Anthocyanins constitute a colorful family of plant specialized compounds derived from Lphenylalanine, with functions in plants such as pigmentation of flowers and fruits, UV-protection, among others. Although the enzymatic steps leading to production of anthocyanins are well known in petunia, there is little evidence on how the enzymes are spatially organized to channel the pathway towards the biosynthesis of specific compounds on-demand, how is their regulation at the protein level and how these compounds are transported from biosynthesis to storage. The existence of enzyme complexes (metabolons) with different configurations provides a plausible explanation for the metabolic control and flexibility, nevertheless the experimental proofs are still elusive and the dynamic regulation remains largely unknown.

The aim of this PhD thesis was to develop untargeted multi-omics approaches to unveil the enzymatic networks governing biosynthesis of anthocyanins in petunia during flower development.

Integration of temporal multi-omics dataset of Petunia inflata, encompassing global proteomics and metabolomics of flowers at different developmental stages, allowed to establish patterns of coexpressed proteins in relation to the profile of anthocyanin accumulation. The robust weighted gene co-expression network analysis WGCNA analysis led to the discovery of a new 4CL paralog dedicated to the biosynthesis of anthocyanins in petunia.

The cutting-edge TurboID-mediated proximity labeling was established in petunia and exploited to study dynamic protein networks in the anthocyanin pathway in vivo. For this, the endoplasmic reticulum (ER) membrane anchored cinnamic acid 4-hydroxylase (C4H) and the soluble glutathione transferase (AN9) from Petunia inflata were used as baits, coupled to TurboID and expressed transiently in petunia tissues. In the presence of biotin, TurboID releases a cloud of reactive biotin that binds covalently as a molecular tag to all proteins near the bait. In these proximity labeling experiments, the biotinylated proteins were isolated using streptavidin pull down and quantified by mass spectrometry. Among the enriched proteins in C4H-TurboID and AN9-TurboID systems, we identified multiple soluble enzymes from the anthocyanin pathway as well as additional ER membrane anchored cytochrome P450s, suggesting that the pathway is spatially organized and in association with the ER membrane mediated by cytochrome P450s.

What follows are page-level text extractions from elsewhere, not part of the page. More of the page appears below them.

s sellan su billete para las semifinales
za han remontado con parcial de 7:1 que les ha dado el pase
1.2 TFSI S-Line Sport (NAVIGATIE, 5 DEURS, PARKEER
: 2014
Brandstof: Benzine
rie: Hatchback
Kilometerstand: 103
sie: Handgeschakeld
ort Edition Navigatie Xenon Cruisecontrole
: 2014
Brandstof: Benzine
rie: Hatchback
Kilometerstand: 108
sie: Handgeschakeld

The results of this thesis provides the basis to further investigate metabolon formation in the anthocyanin pathway, using petunia as a model plant. Combining different untargeted strategies will allow us to better understand how plants can modulate the biosynthesis of a large array of chemical compounds, such as anthocyanins, in a tailored manner in addition to set the foundation knowledge for future production of bioactive molecules in heterologous systems.